According to a TechCrunch report published on April 19, 2025, despite their advanced reasoning capabilities, these models underperform in reliability compared to GPT-4o, posing concerns for business applications. Additionally, a recent study links heavy ChatGPT use to increased loneliness, raising questions about AI’s societal impact.

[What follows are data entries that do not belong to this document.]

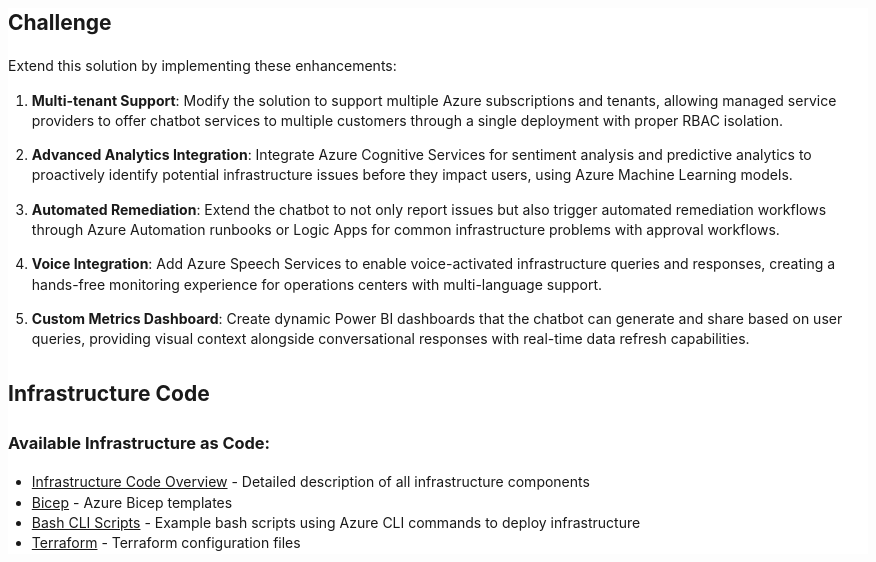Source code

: ## Challenge

Extend this solution by implementing these enhancements:

1. **Multi-tenant Support**: Modify the solution to support multiple Azure subscriptions and tenants, allowing managed service providers to offer chatbot services to multiple customers through a single deployment with proper RBAC isolation.

2. **Advanced Analytics Integration**: Integrate Azure Cognitive Services for sentiment analysis and predictive analytics to proactively identify potential infrastructure issues before they impact users, using Azure Machine Learning models.

3. **Automated Remediation**: Extend the chatbot to not only report issues but also trigger automated remediation workflows through Azure Automation runbooks or Logic Apps for common infrastructure problems with approval workflows.

4. **Voice Integration**: Add Azure Speech Services to enable voice-activated infrastructure queries and responses, creating a hands-free monitoring experience for operations centers with multi-language support.

5. **Custom Metrics Dashboard**: Create dynamic Power BI dashboards that the chatbot can generate and share based on user queries, providing visual context alongside conversational responses with real-time data refresh capabilities.

## Infrastructure Code

### Available Infrastructure as Code:

- [Infrastructure Code Overview](code/README.md) - Detailed description of all infrastructure components
- [Bicep](code/bicep/) - Azure Bicep templates
- [Bash CLI Scripts](code/scripts/) - Example bash scripts using Azure CLI commands to deploy infrastructure
- [Terraform](code/terraform/) - Terraform configuration files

Hallucination Issues in o3 and o4-mini
Internal tests at OpenAI, as reported by TechCrunch, reveal that o3 and o4-mini hallucinate more often than the non-reasoning GPT-4o model, with no clear explanation for the issue. A technical report from OpenAI calls for further research, noting, “More research is needed to understand why hallucinations worsen as reasoning models scale.” A former OpenAI employee suggested that the reinforcement learning used in the o-series may exacerbate errors not fully resolved by standard post-training processes.
OpenAI’s new reasoning AI models hallucinate more https://t.co/xnfaB534EF
— TechCrunch (@TechCrunch) April 18, 2025
While hallucinations can foster creative outputs, experts warn they undermine the models’ suitability for industries where accuracy is critical, such as finance and healthcare. This challenge could hinder OpenAI’s efforts to outpace competitors like Google, Meta, xAI, Anthropic, and DeepSeek in the global AI race.
A joint study by OpenAI and MIT Media Lab, published in early April 2025, found that frequent ChatGPT users who form emotional bonds with the AI are likelier to experience loneliness and social isolation. Although multiple factors influence these feelings, the study highlights a correlation between trust in ChatGPT and increased reliance, potentially worsening mental health outcomes. Researchers stress that while AI technology is still evolving, this study opens a vital dialogue about its long-term effects on user well-being.
Led by Sam Altman, OpenAI has positioned o3 and o4-mini as cutting-edge models. They excel in coding tasks with scores of 69.1% and 68.1% on the SWE-bench verified test, respectively. These results outperform rival models, reinforcing OpenAI’s leadership in AI innovation. However, the hallucination issue threatens to erode trust, particularly for enterprise users who prioritise precision over creativity. OpenAI’s transparency in acknowledging the problem, as outlined in its technical report, is a step toward addressing these concerns, but solutions remain elusive.